Неужели он – Бог! Бог!! Бог!!! – умрет?
Уйдет туда, во мглу, к шелестящим теням?!
Не-е-е-ет!
Он встанет. И воздаст всем им в полной мере: и подлым стратегам, так умело затаившим измену в своих черных сердцах, и этой гнусной предательнице-азиатке, и всем, всем, сколько есть их вокруг, а потом доберется и до Олимпа, доберется вопреки всему, как вопреки всему добрался от Македонии до Инда, и взыщет за неоказанную помощь с Диоса-Зевса, жалкого подобия, недостойного своего великого сына…
Он поднимется на ноги.
Ибо истина открылась ему, и эта истина – наилучшее из лекарств: он отравлен предательством окружающих, тех, кому доверял.
Теперь он будет верить только себе.
И немного, разве что совсем немного – Пердикке.

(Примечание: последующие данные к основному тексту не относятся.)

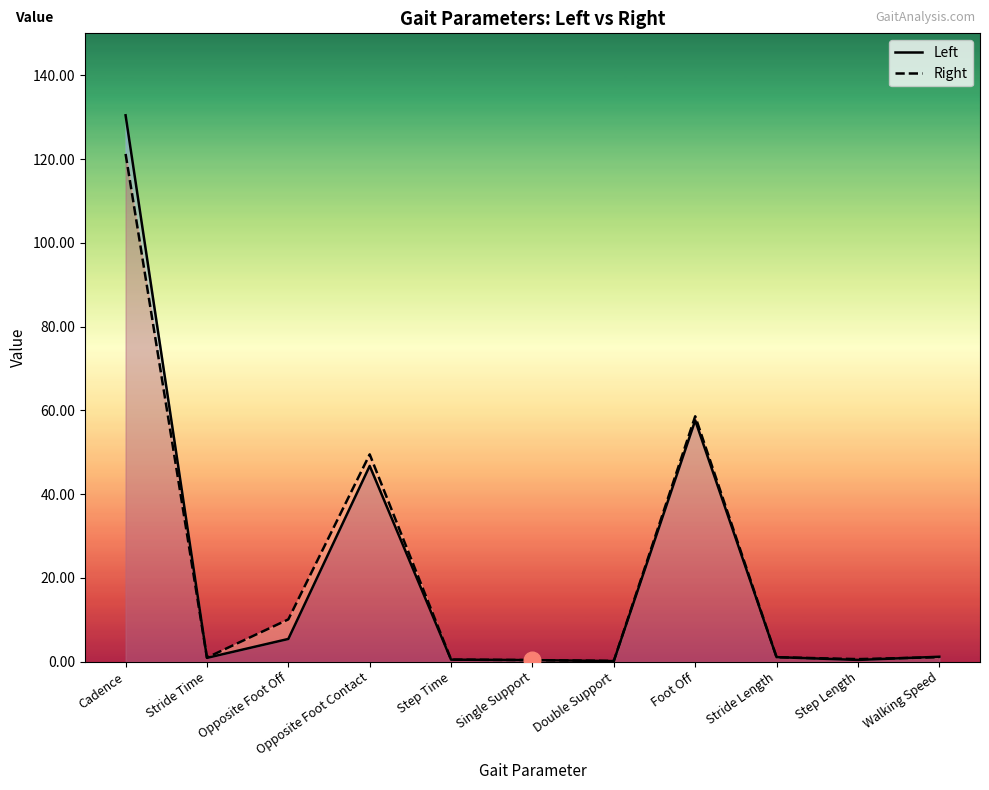

True or false: Right and Left intersect in this chart.

True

Потому что Пердикка не просто друг детства. Нет, этого мало! Ведь оказался же мерзким перевертышем Птолемей. Но Пердикка многократно доказал преданность, изыскивая измену и собственноручно пытая заговорщиков и маловеров; многие из них пытались запираться, кричали о своей невиновности, но раскаленная медь, высокая дыба и суровое правдолюбие Пердикки заставляли их, валяясь в лужах собственной крови и мочи, признаваться в задуманных изменах.